Travelers headed to a destination where they don’t know the language can often have a hard time feeling plugged into the local scene. Communicating with locals can be a challenge, and so can finding insider information like that off-the-beaten restaurant that serves the tastiest food in town.
In Paris, at least, three new services are trying to help non-French-speaking tourists get the most out of their trip.
This is a 4G smartphone and 24-hour concierge plus travel guide in one. You can rent one by the day, and it works all over Europe. Unlimited calling and texting within France and to other countries in Europe is included in the rental cost, while texting and calling to the United States and Canada is an additional 3 euros (about $3.70) a day. The phone is also equipped with Wi-Fi and works as a mobile hot spot to connect your other devices to the internet.
But Insidr’s most appealing feature is the on-hand team of employees ready to help with restaurant and hotel reservations, on-the-spot translation, airport transfers and more, all accessible on the Insidr phone.
Another draw is the included app, packed with guided walks around town, and the live messaging app that connects users with locals ready to share a list of their favorite spots in Paris.
The City Helpline
This is a mobile app for iPhones and devices running Google’s Android operating system, and gives travelers access to a concierge, either via live messaging or by phone, who can help them with a variety of requests.
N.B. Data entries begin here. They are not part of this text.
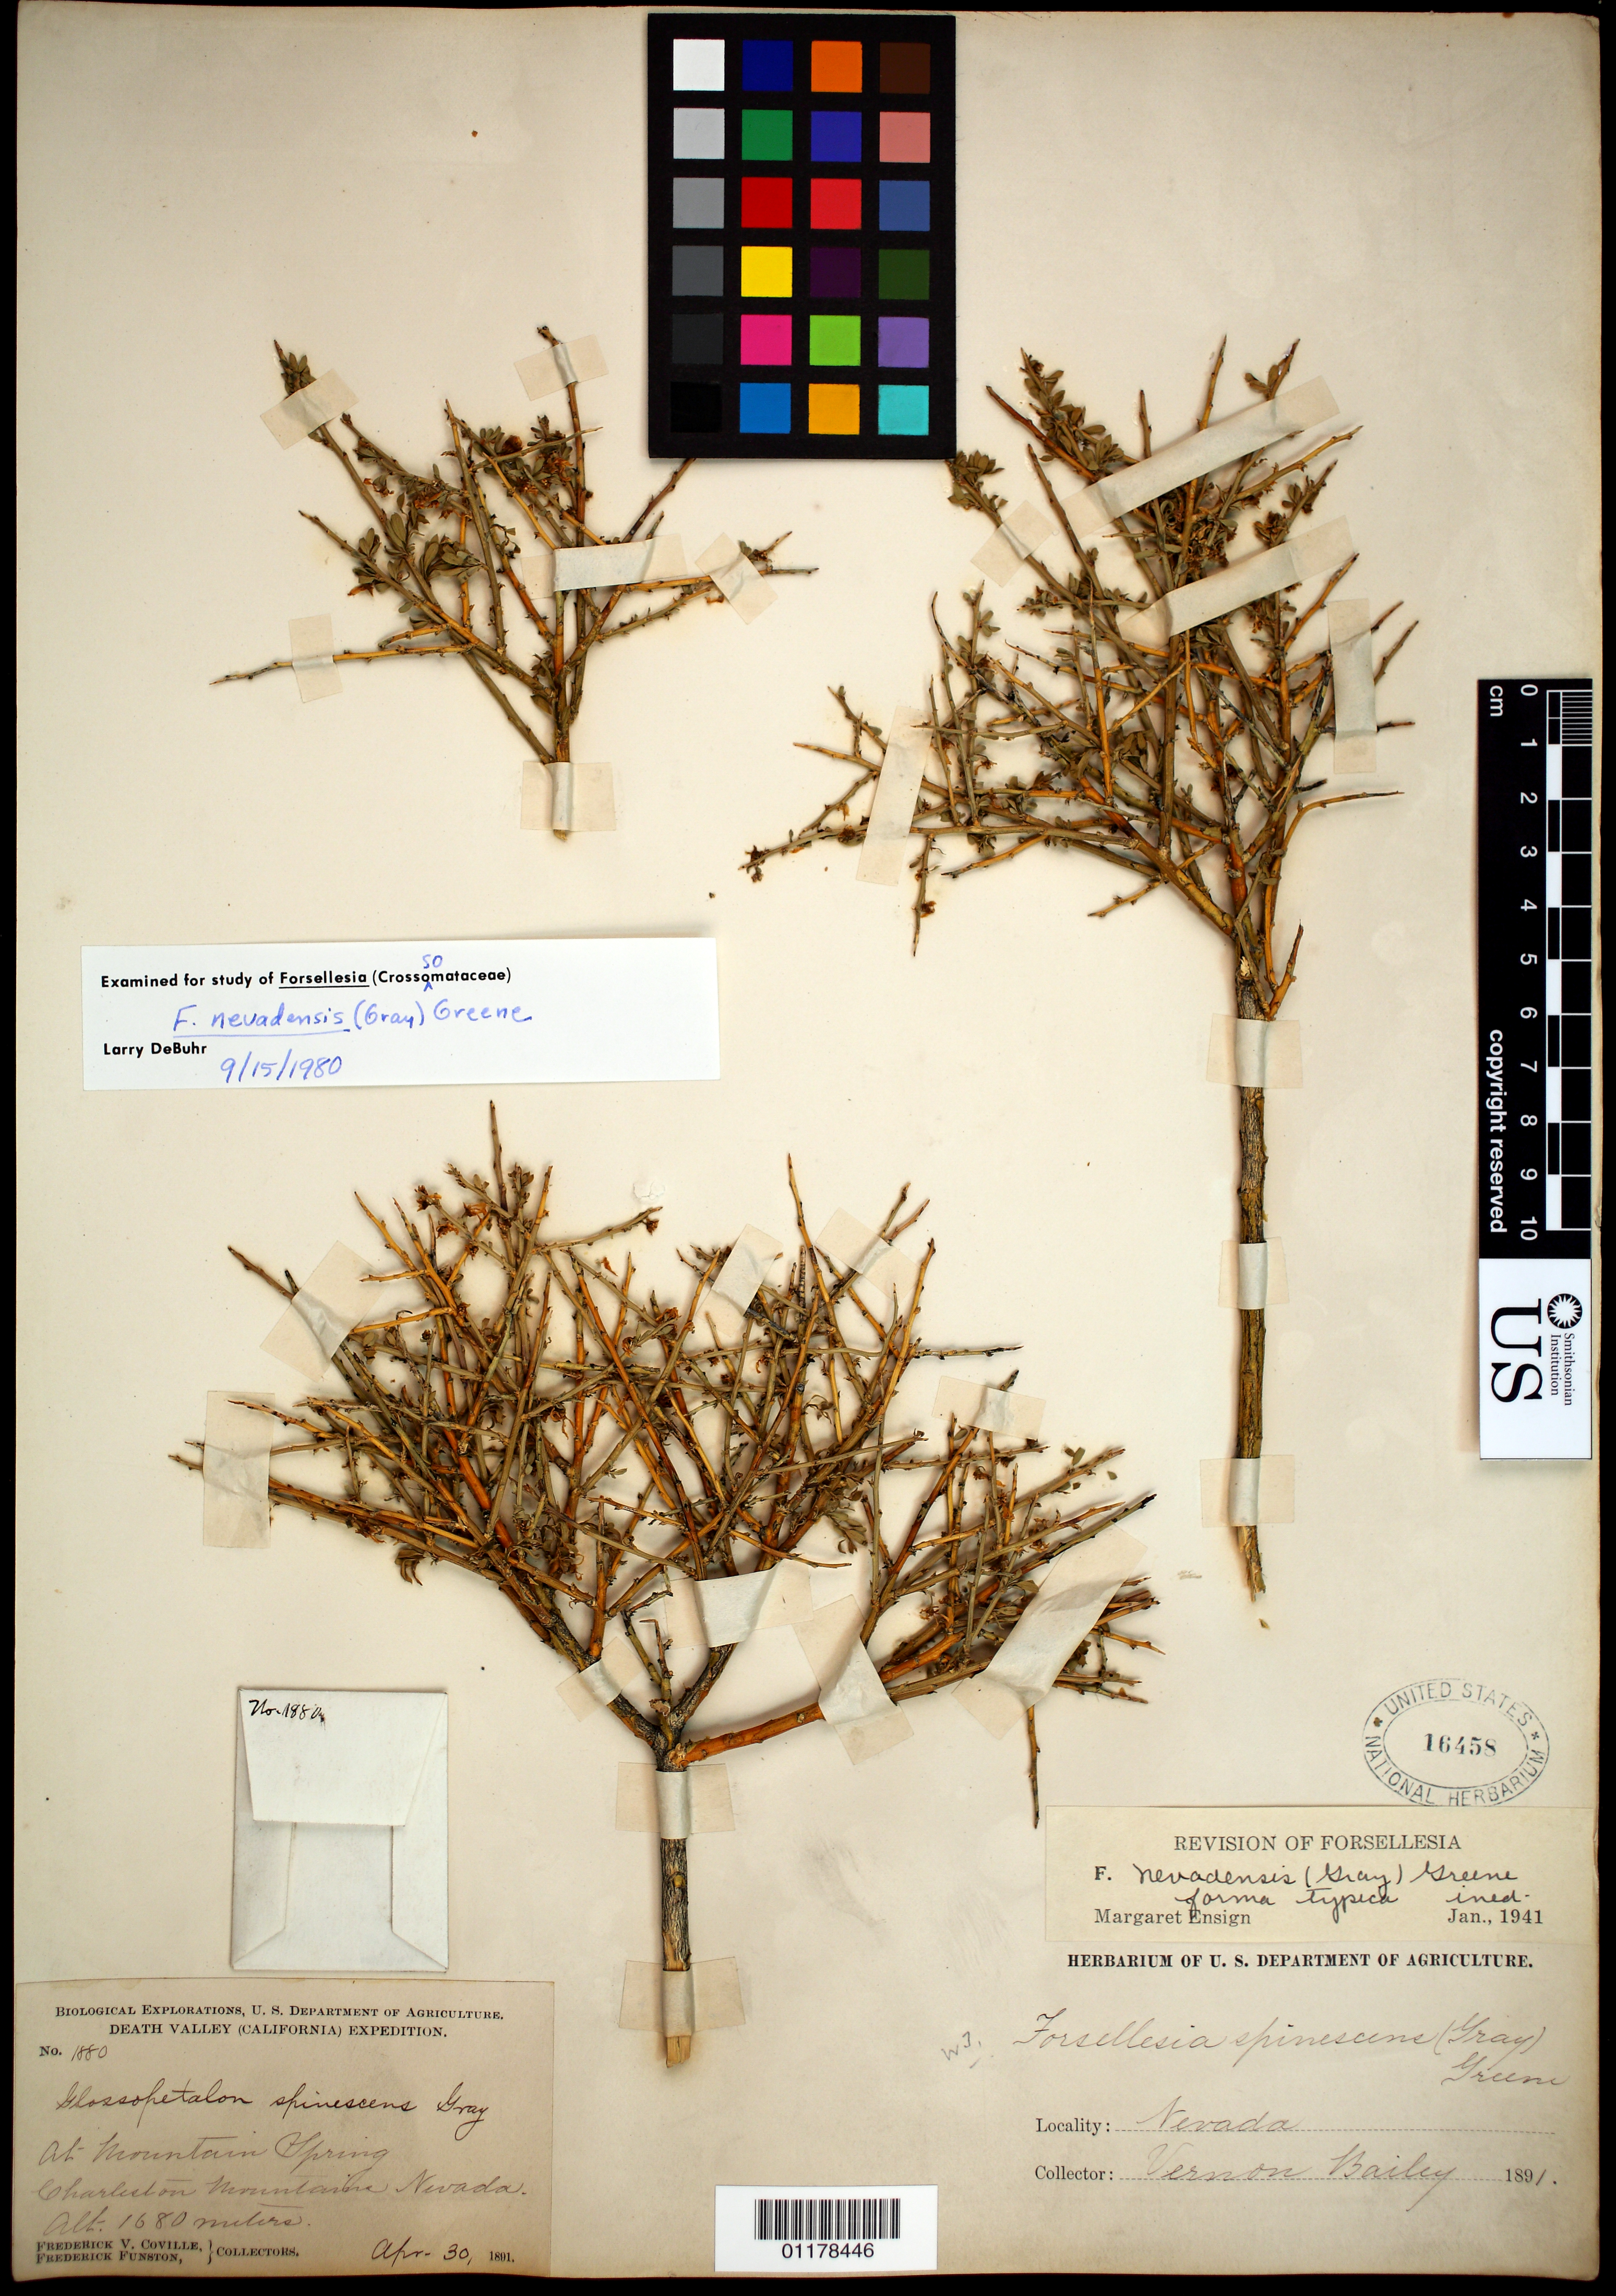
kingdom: Plantae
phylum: Tracheophyta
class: Magnoliopsida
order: Crossosomatales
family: Crossosomataceae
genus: Glossopetalon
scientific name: Glossopetalon spinescens var. aridum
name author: M.E. Jones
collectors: V. O. Bailey, F. V. Coville & F. Funston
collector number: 1880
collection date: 1891-04-30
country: United States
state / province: Nevada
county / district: Lincoln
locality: At mountain spring, Charleston mts.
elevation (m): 1680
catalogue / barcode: US 16458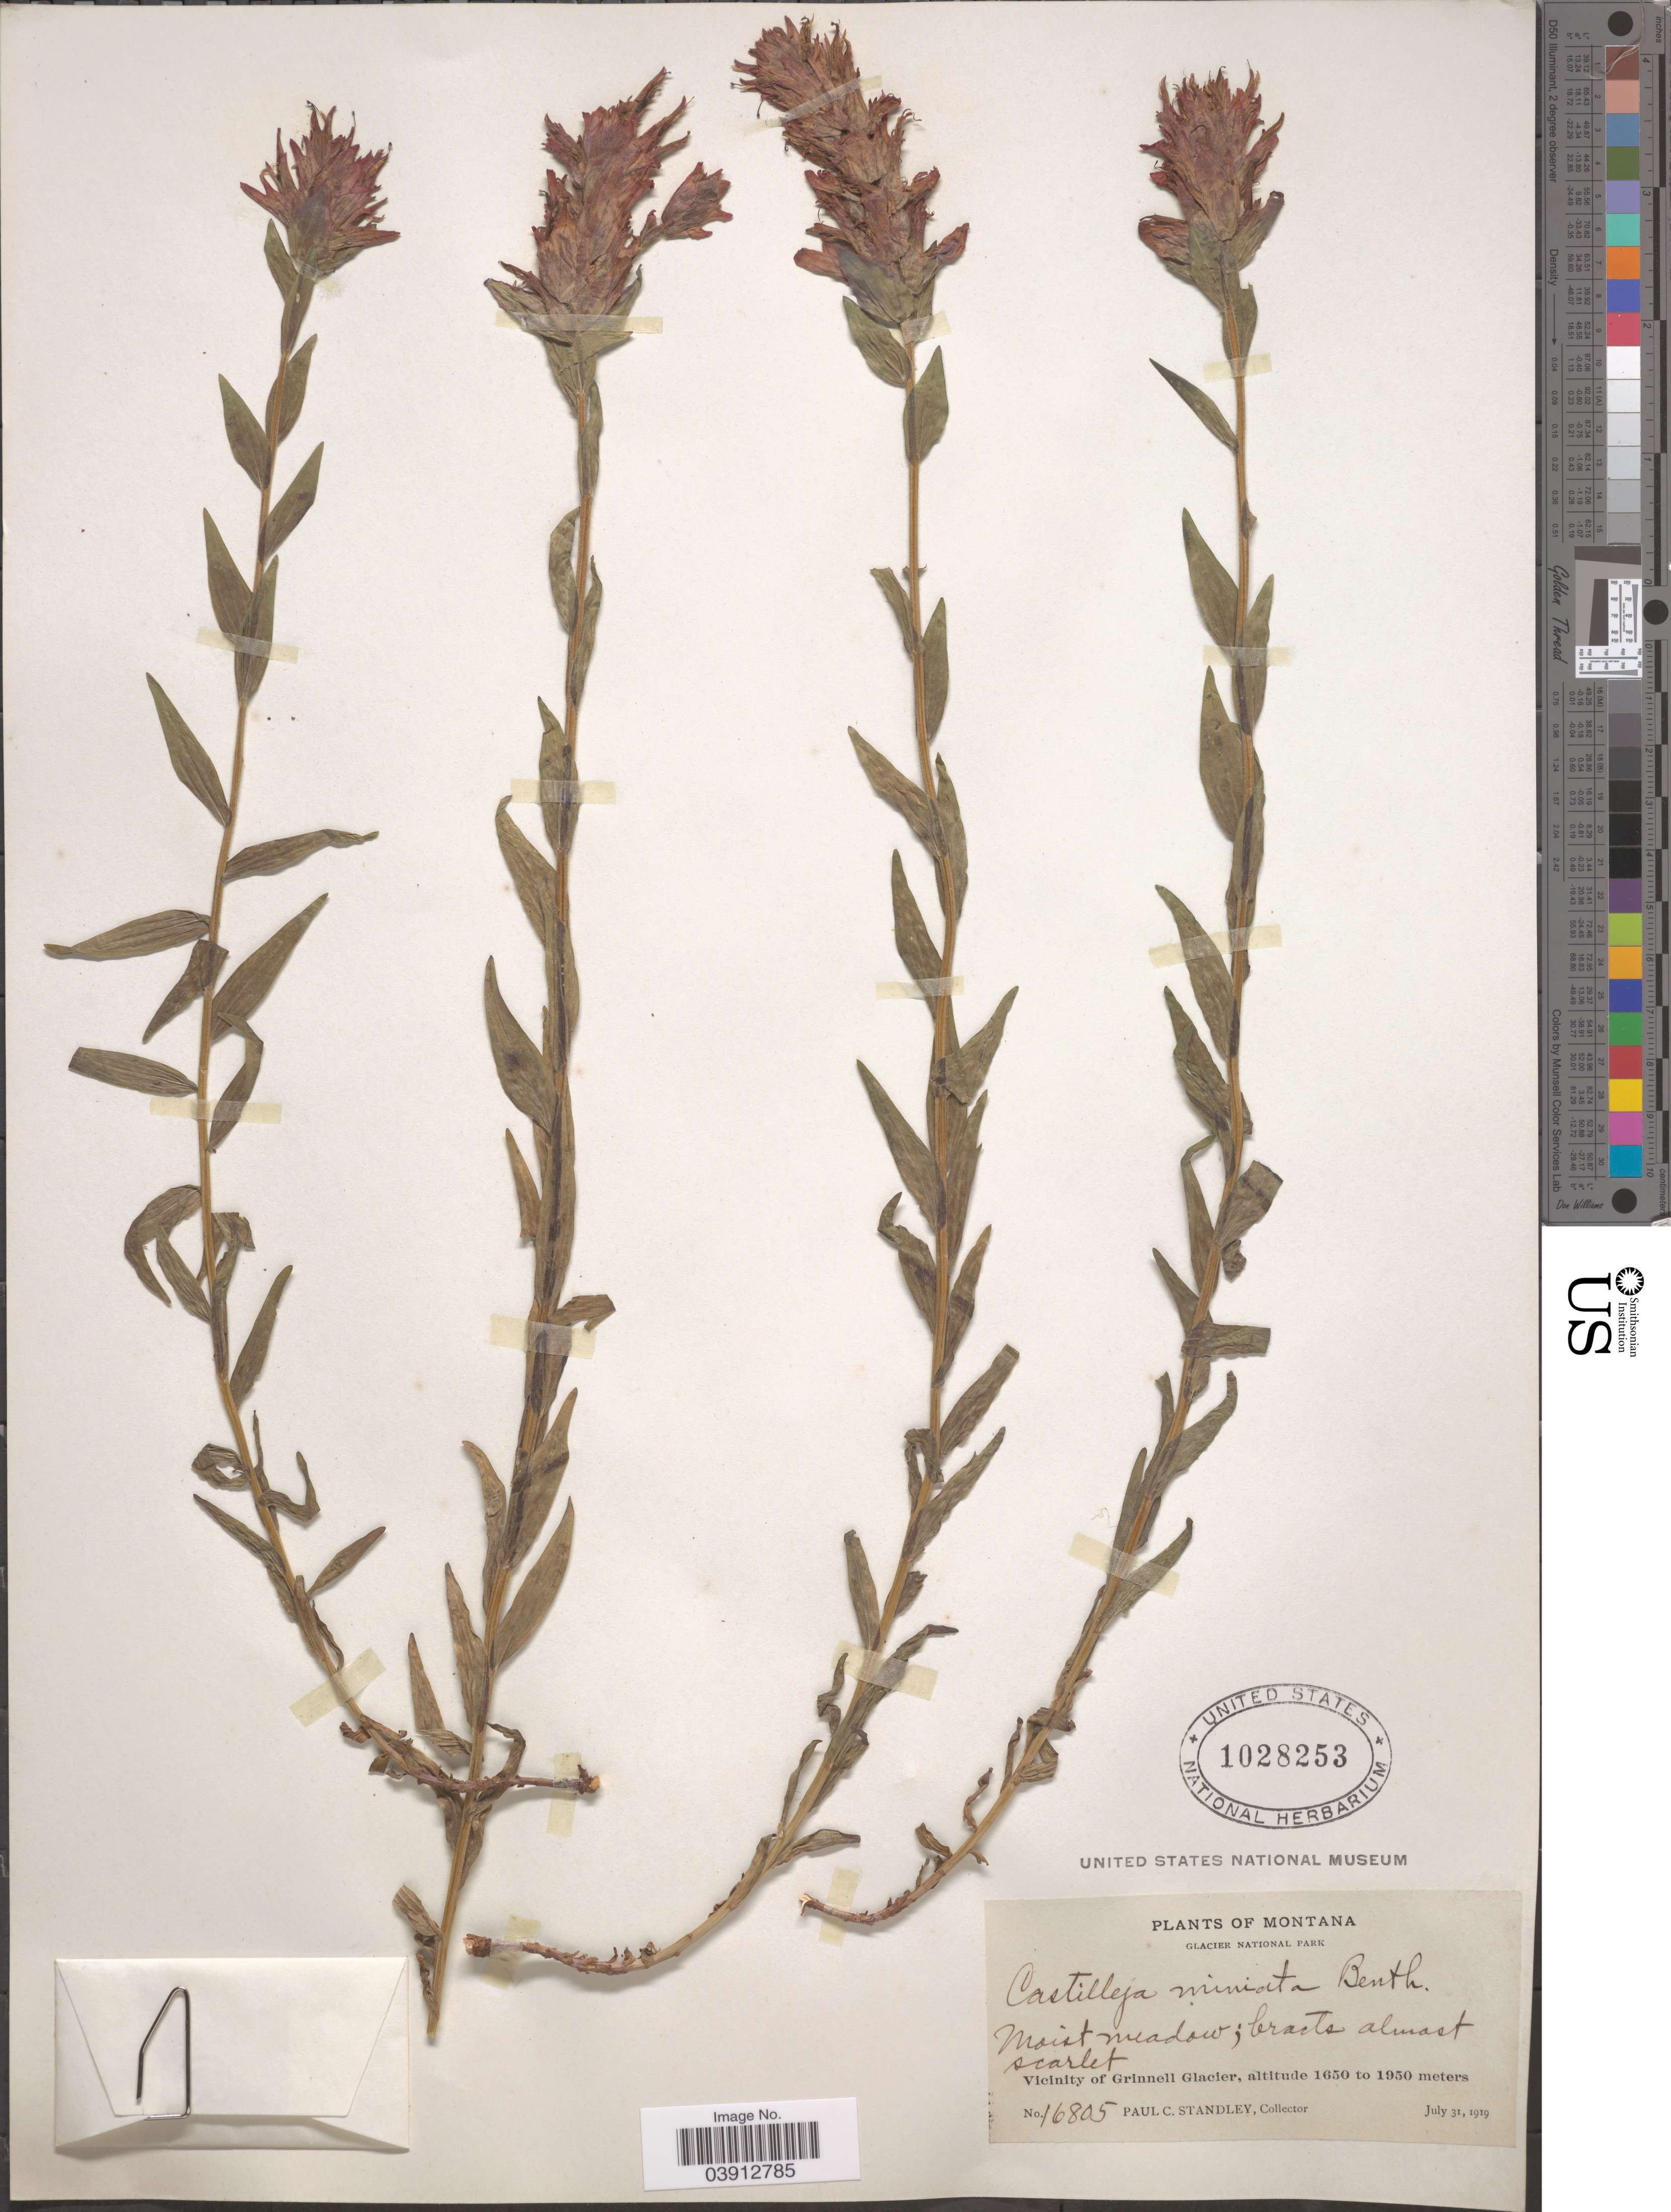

The concierge, for example, can help them find the right bus and bus stop that will take them to the Louvre, recommend a guide who can give them a street art tour, connect them with an English-speaking baby sitter and even share a list of restaurants that serve dishes suited to their gluten-free diet. In addition, the concierge can assist in emergencies, such as if a traveler gets sick and needs to see a doctor.
Theatre in Paris
This service translates French theater performances into English in 10 playhouses in Paris. Those who buy tickets through Theatre in Paris are assigned seats that will give them the best vantage point of both the stage and the screen; they’re also met at the theater by a company employee who gives them a program in English. Tickets start at about 25 euros.
Carl de Poncins, the app’s founder, said that he came up with the idea for the projection screens because he had an Australian roommate who loved theater but knew little French.
“He never used to go to performances because he couldn’t understand what was going on,” he said. “Why should language get in the way of seeing the incredible theater Paris has?”